2024 foi um ano que viu o sistema de moda passando por um momento de grande transformação onde existe uma crise contínua causada por diversos motivos. Talvez seja precisamente a crise que tem assistido a uma rotatividade pouco ambiciosa que leva os diretores criativos a procurar novos estímulos à criatividade, avaliando e escolhendo outras oportunidades. Ou talvez seja apenas uma questão de melhorar o desempenho financeiro das Maisons, cada vez mais sujeitas a orçamentos competitivos?
A partir de Alessandro michele criativo de Gucci passou para Valentino e com a chegada na Gucci de Sabato de Sarno, para passar para Bottega Veneta onde sai Matthieu Blazy entrar Chanel e substituído por Louise Trotter antes em Esculpido ainda é, John Galliano ele saiu após dez anos de colaboração Maison Margiela mas ainda não está claro para onde irá.

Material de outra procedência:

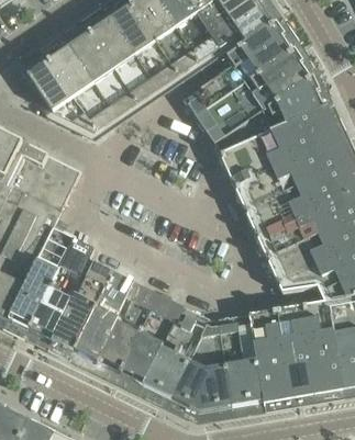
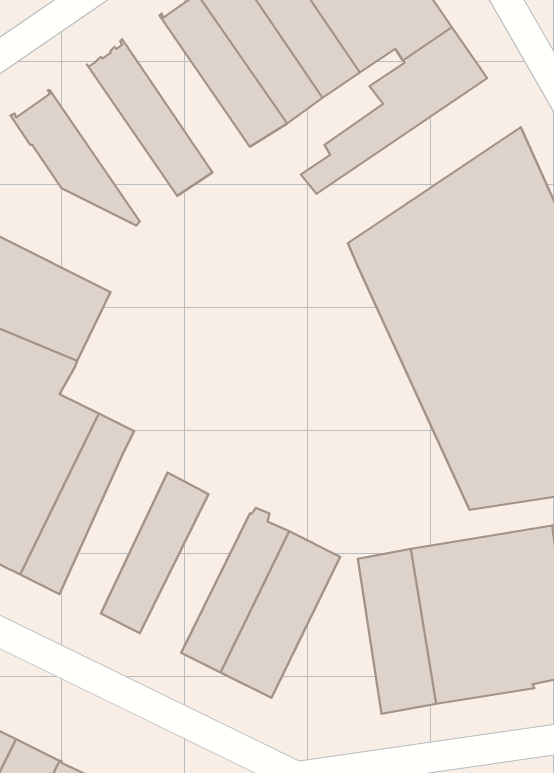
building: [88,14,159,102] -> none
building: [47,42,119,129] -> none
building: [197,49,311,142] -> none
building: [53,258,113,349] -> none
building: [98,282,159,371] -> none
building: [171,317,233,410] -> none

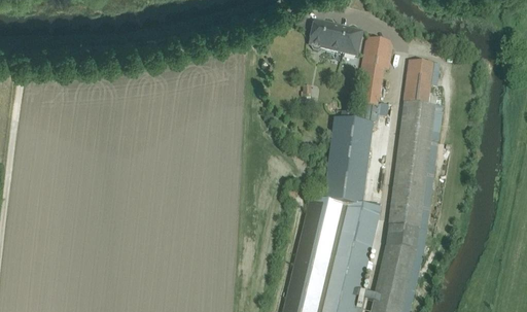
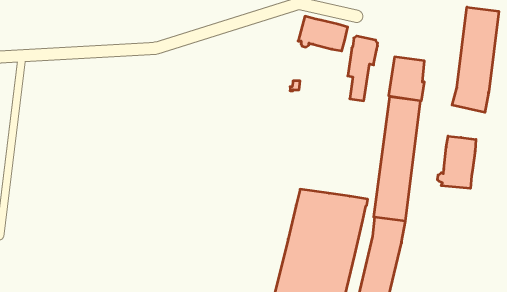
building: none -> [452,7,499,112]
building: [323,104,379,204] -> none
building: none -> [437,136,476,188]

Então novamente: Glenn Martens saiu de Projeto Y e novamente Sarah Burton pousou de Givenchy e não faltam outras demissões como Hedi Slimane da Celine e a chegada de Michael Rider, por Kim Jones da Fendi que, no entanto, continuará a desenhar para Homens Dior e a chegada em Blumarine di David Koma. Ainda haveria uma longa lista para citar, mas seria melhor esperar primeiro por outras possíveis reviravoltas, porque tudo parece ser ditado pelos resultados financeiros das próprias empresas.

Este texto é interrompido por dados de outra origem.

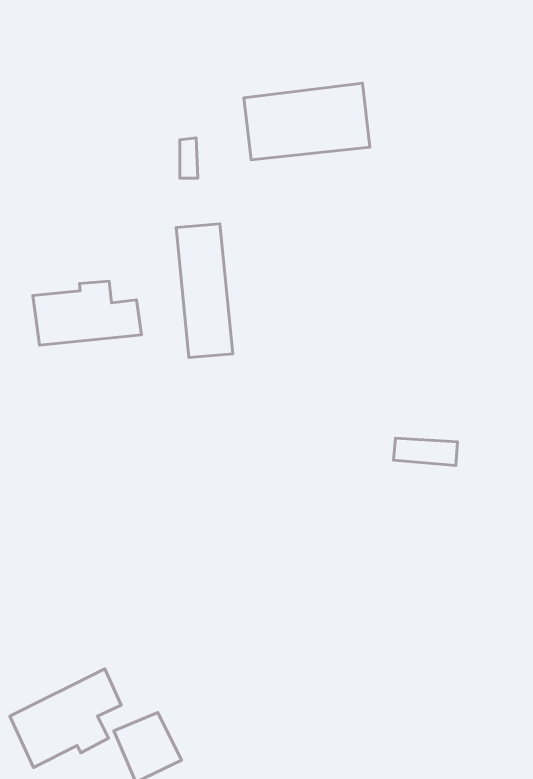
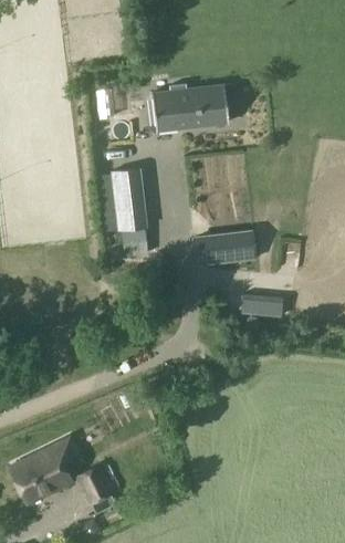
building: [33,281,141,345] -> none
building: none -> [191,226,252,260]

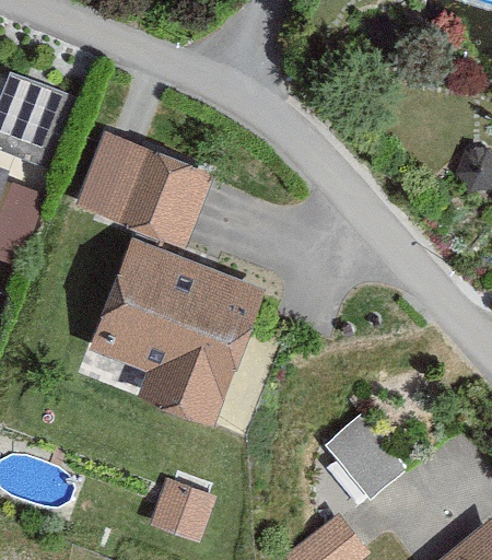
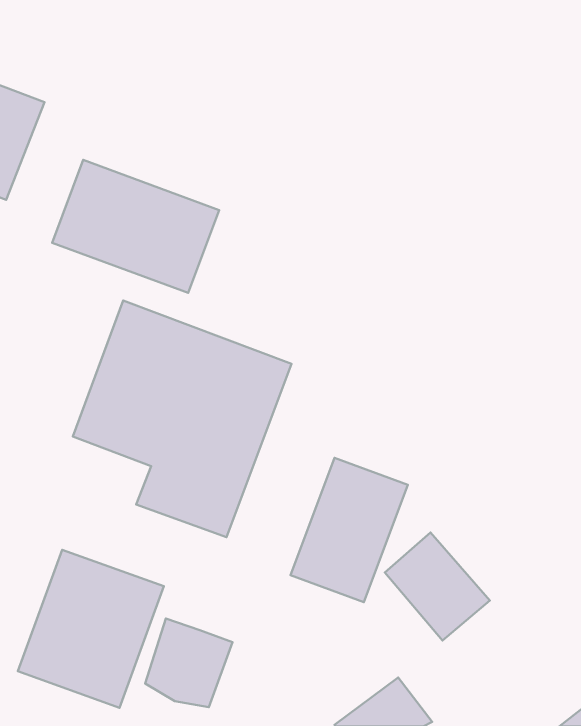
building: none -> [291,458,408,602]
building: none -> [18,550,164,708]

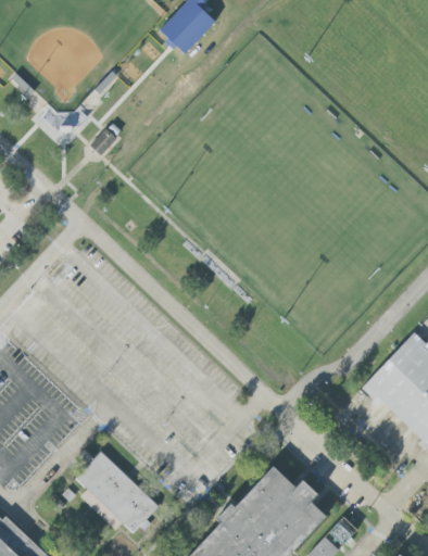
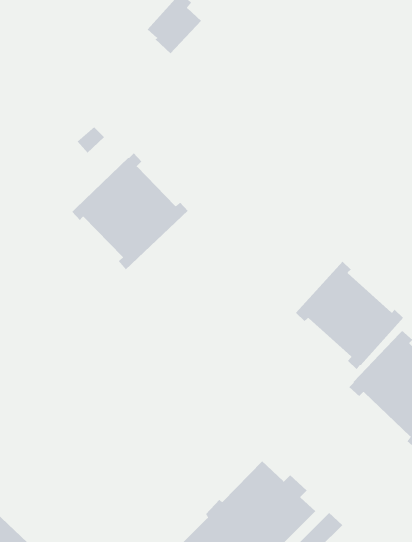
building: none -> [71,152,188,270]
building: none -> [295,261,404,370]
building: [76,452,159,533] -> none

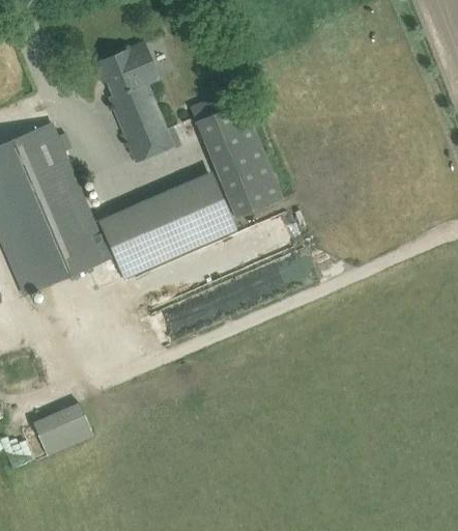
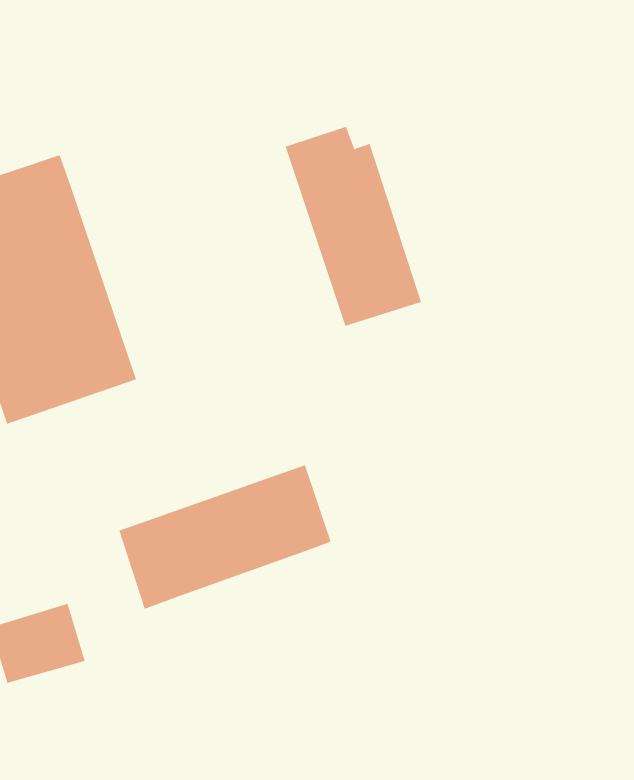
building: [95,45,172,161] -> none
building: [101,183,233,280] -> [118,465,332,609]

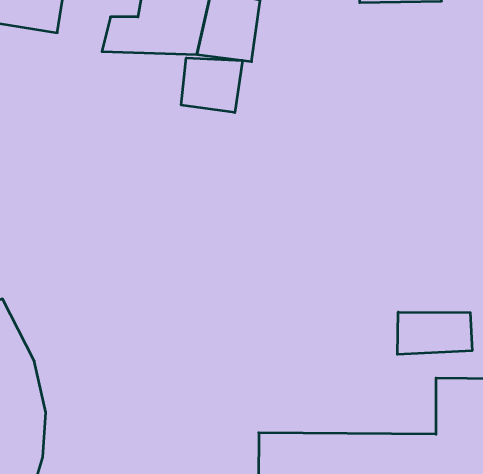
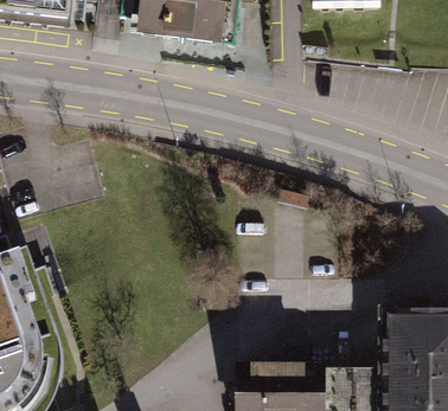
building: [181,58,242,113] -> none
building: [397,312,472,354] -> none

Moda como metáfora para investimentos
Hoje assistimos cada vez mais à complexidade da gestão de empresas de moda que devem movimentar-se num mercado cada vez mais complexo para que os objectivos económico-financeiros consigam manter o sistema empresarial em equilíbrio. A moda e os investimentos dependem da gestão da mudança para o seu sucesso. A razão pela qual a moda é uma metáfora particularmente significativa para o investimento é que a indústria da moda e a indústria de investimentos estão ambas interessadas no lucro, mas o lucro não é a principal motivação para nenhuma delas. Especialmente no seu segmento sofisticado, a alta costura, a moda consiste em criar ou recriar uma autoimagem fortalecedora. E no topo, o investimento profissional também é financeiro.
A questão da inovação ainda busca resposta
Nas últimas décadas, poucos métodos e processos de produção na indústria da moda sofreram uma mudança fundamental. Os modelos de negócio estabelecidos proporcionaram as margens esperadas sob uma pressão de custos cada vez maior, sem mudanças significativas no comportamento do consumidor que inspirassem a procura de novas tecnologias. Assim, o aumento relativamente recente da procura de inovação escapou à atenção de muitos investidores, que desconhecem a mudança na procura e o amplo canal de inovação que surgiu. Embora o capital e os investidores que procuram oportunidades sejam abundantes, têm dedicado relativamente pouco investimento à inovação na indústria da moda, pelo menos até agora. Normalmente, os investidores em ações, especialmente os investidores em capital de risco, são os mais ativos na fase de desenvolvimento, cabendo à empresa e aos gestores envolvidos tentar apoiar também os investidores em capital de crescimento. Aqui está o papel dos Fundos, Venture Capital, Grown e Private Equity entrarem com perna reta, mas há necessidade de modelos de produção de médio e longo prazo que são extremamente necessários para trazer competências valiosas para expandir e internacionalizar as inovações, ninguém está excluído incluindo as competências inovadoras das direções criativas.